What wasn't random, however, was choosing Tara, Henry, and Enid to be three of Alpha's victims. 

Nicotero revealed that the creative team had to think about how the deaths in this episode would affect other characters — and that pushed them to pick Tara, Henry, and Enid. As he explained, there is a "very specific reason to lose" Henry due to his relationship with his adoptive parents Carol and Ezekiel, as well as with Daryl Dixon (Norman Reedus). As far as Tara is concerned, her growing power influenced the decision to kill her off. And in a somewhat similar vein, that Enid was developing a relationship with Alden (Callan McAuliffe) motivated the choice to have her murdered as well. 

"There's so much behind the decisions of who goes and who doesn't go. Even at the beginning of the season, when we knew the sequence was coming, everybody was always saying to Christian [Serratos] and Khary [Payton]: 'Heads on spikes are coming! Here it comes!' But it's always about what these moments and these deaths do to other characters that catapults them forward," said Nicotero. "In regard to Henry and his relationship to Carol, Daryl, and Ezekiel... there's a very specific reason to lose him. In terms of other characters? Tara stepped up as a leader once Jesus (Tom Payne) died. She was showing some real authority and leadership at Hilltop. Ultimately, it's an organic decision, the way it evolves, like the relationship between Enid and Alden (Callan McAuliffe). You see a budding relationship and a budding romance, where people are rising to what makes them the best person they can be, like Tara."

Nicotero summed up the thought process behind killing Henry, Tara, and Enid with two heartbreaking sentences: "In many instances, some people find those realizations. In other instances, it's brutally torn from them."

Many Walking Dead fans are calling "The Calm Before" a "stellar exercise in taking a television show and making it look like an event," and "easily one of the best episodes of what's become one of The Walking Dead's best seasons" thanks to the heads-on-spikes sequence, which is bound to impact the future of the show in a massive way. Like Den of Geek's Alec Bojalad said in his review of the episode, "The events of 'The Calm Before' ... will have a serious ripple effect in a way that will make the death of Carl seem like a sneeze in a glass of water."

Nicotero couldn't agree more, as he shared with The Hollywood Reporter that what took place during "The Calm Before" is another landmark of The Walking Dead that will "change the direction of characters," much like the introduction of Negan in season 6 and the prison destruction in season 4. He also noted the poetic nature of the event, which he feels The Walking Dead comics creator Robert Kirkman "wrote so brilliantly and so beautifully." Nicotero commended Alpha actress Samantha Morton on her chilling performance on the episode as well.

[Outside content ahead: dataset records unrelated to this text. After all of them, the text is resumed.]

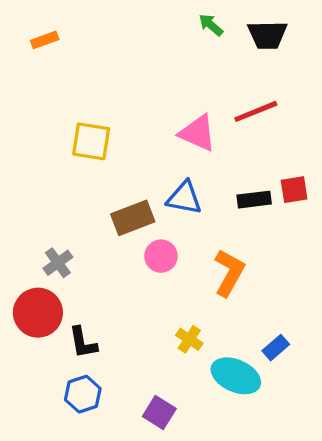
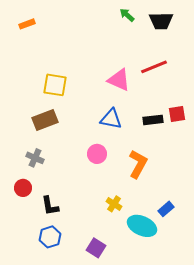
brown rectangle: (133, 218) -> (45, 120), moved
gray cross: (58, 263) -> (35, 158), turned -30
red circle: (38, 313) -> (23, 188), size x0.6

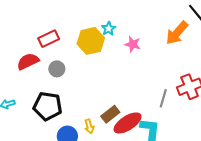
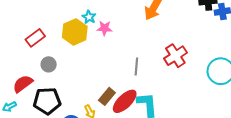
pink star: (133, 44) -> (104, 28), moved
red semicircle: (28, 61) -> (23, 84), moved
gray line: (163, 98) -> (136, 67), moved

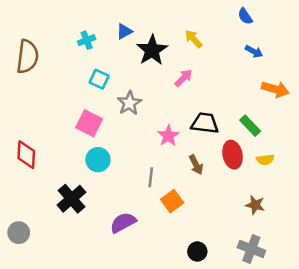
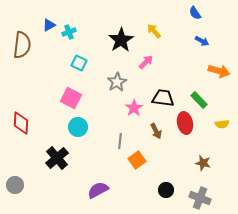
blue triangle: (124, 31) -> (49, 25), moved
gray star: (129, 103) -> (117, 82), moved
yellow semicircle: (265, 160) -> (222, 124), moved
purple semicircle: (123, 223) -> (98, 190), moved
black circle: (197, 251) -> (166, 190), moved

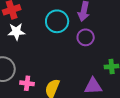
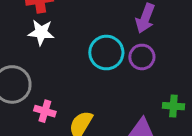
cyan circle: (57, 21) -> (106, 53), moved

"The idea that there's this divide ... Alpha has said: 'You can exist there. We exist here. If you cross our border, you're in trouble.' The fact that she makes this statement, and makes a border that's lined with the heads of their own people? It's such a brilliant notion," said Nicotero. "Without a doubt, it has a very iconic and epic feel to it. Samantha has done such an amazing job this season. She so embodies everything that the show needs and wants. Just to know how there's no coming back from this... it's pretty astounding."

Though these deaths will likely leave a hole in the hearts of many Walking Dead loyals, they do help to thin the very thick cast of the series that isn't going anywhere any time soon. AMC has already ordered a 10th season of the show, with CEO Josh Sapan stating in September of 2018 that the network plans to keep the Walking Dead IP alive for another decade through all sorts of media — from the flagship series to spin-off shows to films and additional comic book issues. Cutting down the number of characters on screen is a necessary evil, as it will allow the show to continue refining its focus moving forward. We know it's difficult to say goodbye to characters — some of whom have been around for years — but perhaps these 10 new Walking Dead victims had to fall so their fellow apocalypse survivors could flourish.